What the Paris agreement means for business

The Paris agreement commits to capping global temperature rise and achieving net-zero emissions by the end of the century, among other things. Government and private sector experts analyse what this means for business.

After two decades of tough negotiations, governments across the world on 12 December signed a historic global climate change treaty, potentially signaling the end of the fossil fuel era.

The Paris Agreement, as it is called, has sent the business community a clear signal and provided the long-term political certainty required to unlock   trillions of dollars in low-carbon investments, said business leaders on Saturday.

Under the treaty, countries will stop adding greenhouse gas emissions to the atmosphere before the end of century, review their emission reduction targets every five years, and raise funding of at least US$100 billion a year - called the Green Climate Fund - to help developing countries cope with climate change.

Singapore’s Foreign Minister Vivian Balakrishan said in Paris - hours after the text was formally adopted by the United Nations - that many businesses want to “do the right thing”, but they were “hoping for a clear signal at a multi-lateral level” that their investments in doing so would pay off.

This text - with its global, legally-binding agreement and a transparent method of tracking promises made by countries - provides the assurance that the political will is real, and will be consistently applied across the globe, he said.  

Edward Cameron, managing director of partnership and research at non-profit Business for Social Responsibility said companies now have the confidence that governments will support low-carbon projects well into the future.

The agreement has effectively created a whole new market for solutions such as renewable power, energy efficiency, sustainable agriculture and land use management solutions, among others, Cameron added.

These national plans, known as Intended Nationally Determined Contributions (INDCs), will help “unlock the trillions” in private sector financing for sustainable development, he noted.

Even though the agreement did not explicitly include a carbon price, Cameron said that many jurisdictions, including China, have already begun to implement carbon markets, which will effectively tax pollution. 

Paul Polman, chief executive officer of consumer goods giant Unilever, said in a statement just after news broke of the successful adoption of the Paris Agreement: “The consequences of this agreement will be felt in banks, stock exchanges, board rooms and research centres as the world absorbs the fact that we are embarking on an unprecedented project to de-carbonise the global economy.”

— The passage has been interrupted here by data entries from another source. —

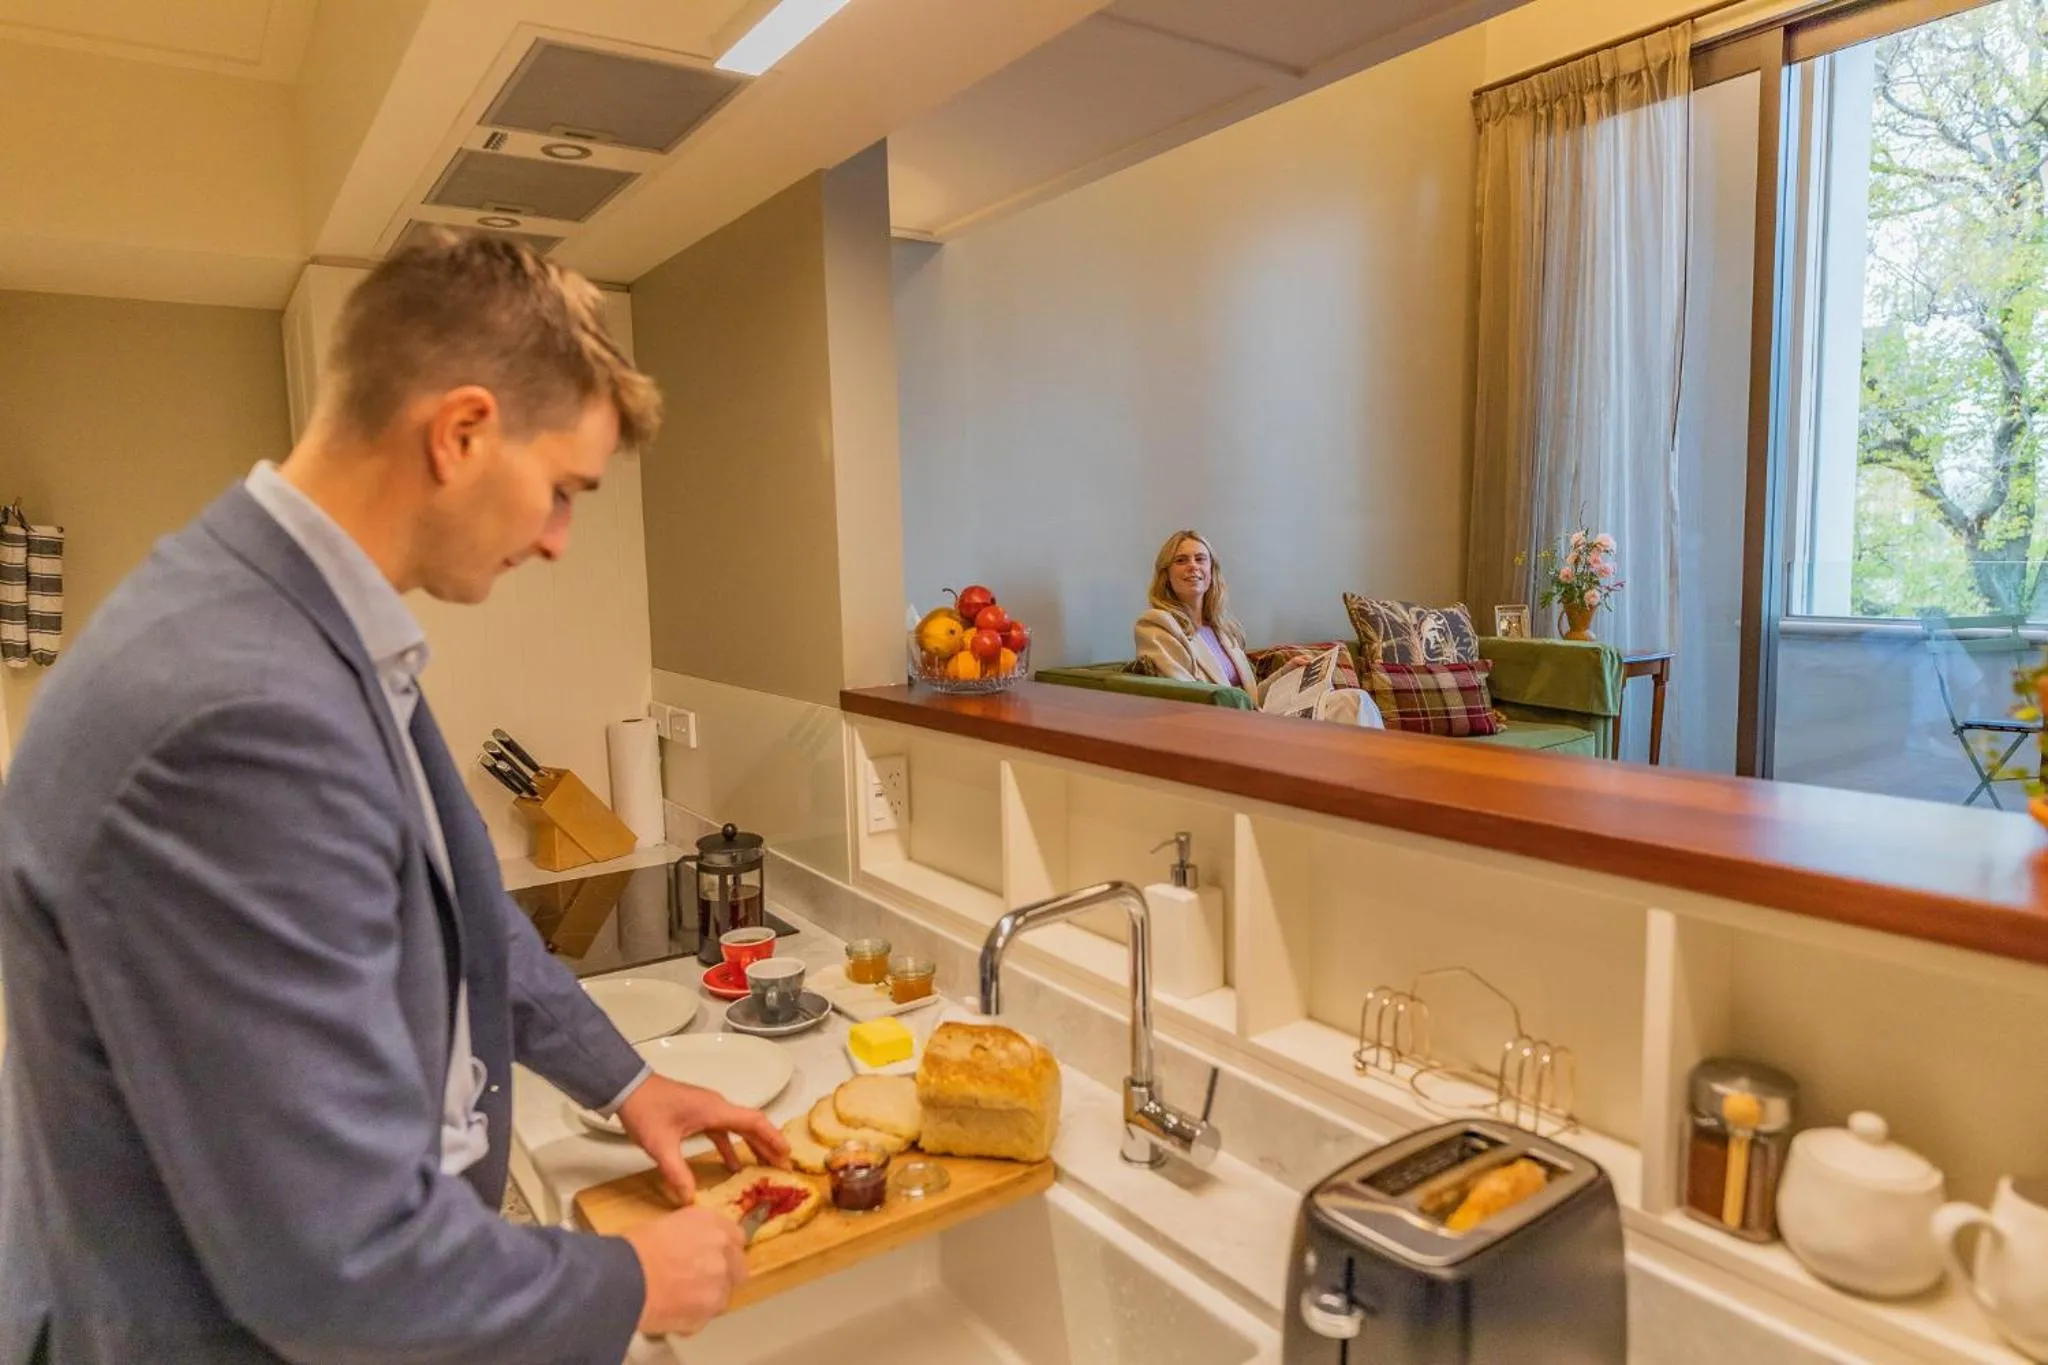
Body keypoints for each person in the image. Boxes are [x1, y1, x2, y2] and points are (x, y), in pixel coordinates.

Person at [0, 233, 790, 1365]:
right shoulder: (236, 711)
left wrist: (627, 1083)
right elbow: (337, 1268)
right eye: (562, 491)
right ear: (461, 432)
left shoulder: (307, 626)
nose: (559, 541)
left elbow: (467, 914)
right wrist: (632, 1280)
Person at [1134, 529, 1383, 727]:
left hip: (1254, 718)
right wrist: (1251, 711)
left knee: (1352, 700)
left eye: (1200, 559)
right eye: (1181, 560)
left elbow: (1249, 698)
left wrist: (1285, 672)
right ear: (1166, 574)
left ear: (1211, 570)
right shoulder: (1157, 624)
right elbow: (1183, 694)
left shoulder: (1224, 630)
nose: (1193, 566)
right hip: (1218, 726)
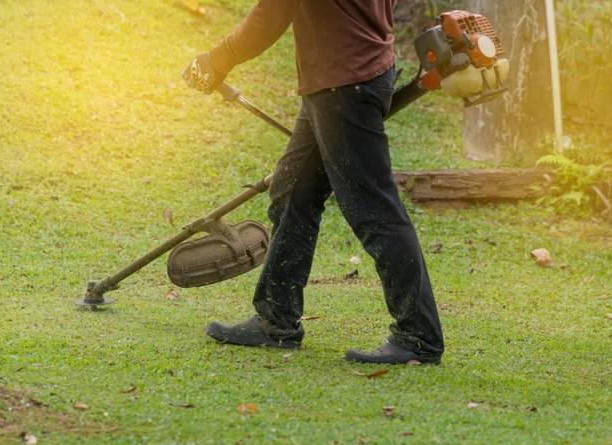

Across the world, the agreement shows that the age of high carbon is ending and a low-carbon era is emerging.

Edward Cameron, managing director of partnership and research, Business for Social Responsibility

In Asia, particularly, the agreement will have significant impact, said Sandrine Dixson-Decleve, director of the Cambridge Institute for Sustainability Leadership’s European Union Office.

This is because the rapidly-developing region is ripe for the mass adoption of low-carbon technologies and is well-positioned to take advantage of the Green Climate Fund promised to help developing countries tackle climate change.

“China is already racing ahead in clean technology investments”, she noted.

BSR’s Cameron acknowledged that the region will face challenges to implement their pledges, as “many companies still struggle with corruption, a lack of electricity grid infrastructure to support the scaling up of renewables, and other local challenges.”

But this is why business must work with governments to unlock challenges and barriers, he added.

More importantly, the universal nature of the Paris Agreement sends a strong message to multinational corporations that no matter which country they operate in, the government will enforce laws on emissions reductions.

“Now, you can’t threaten to leave one country for another that has more lax regulations,” he added.

He said MNCs now have an added impetus to finance green infrastructure and support local efforts to build knowledge and capacity on sustainable business.

“Across the world, the agreement shows that the age of high carbon is ending and a low-carbon era is emerging”, he said.

Lise Kingo, executive director of the UN Global Compact - the UN initiative for sustainable and responsible business - added that “the Paris Agreement sends the right market signals which will provide predictability, unlock capital, drive innovation and reward responsible business.”

“It is no longer a question of if we transition to a low carbon economy. Rather, it is a question of how,” she added.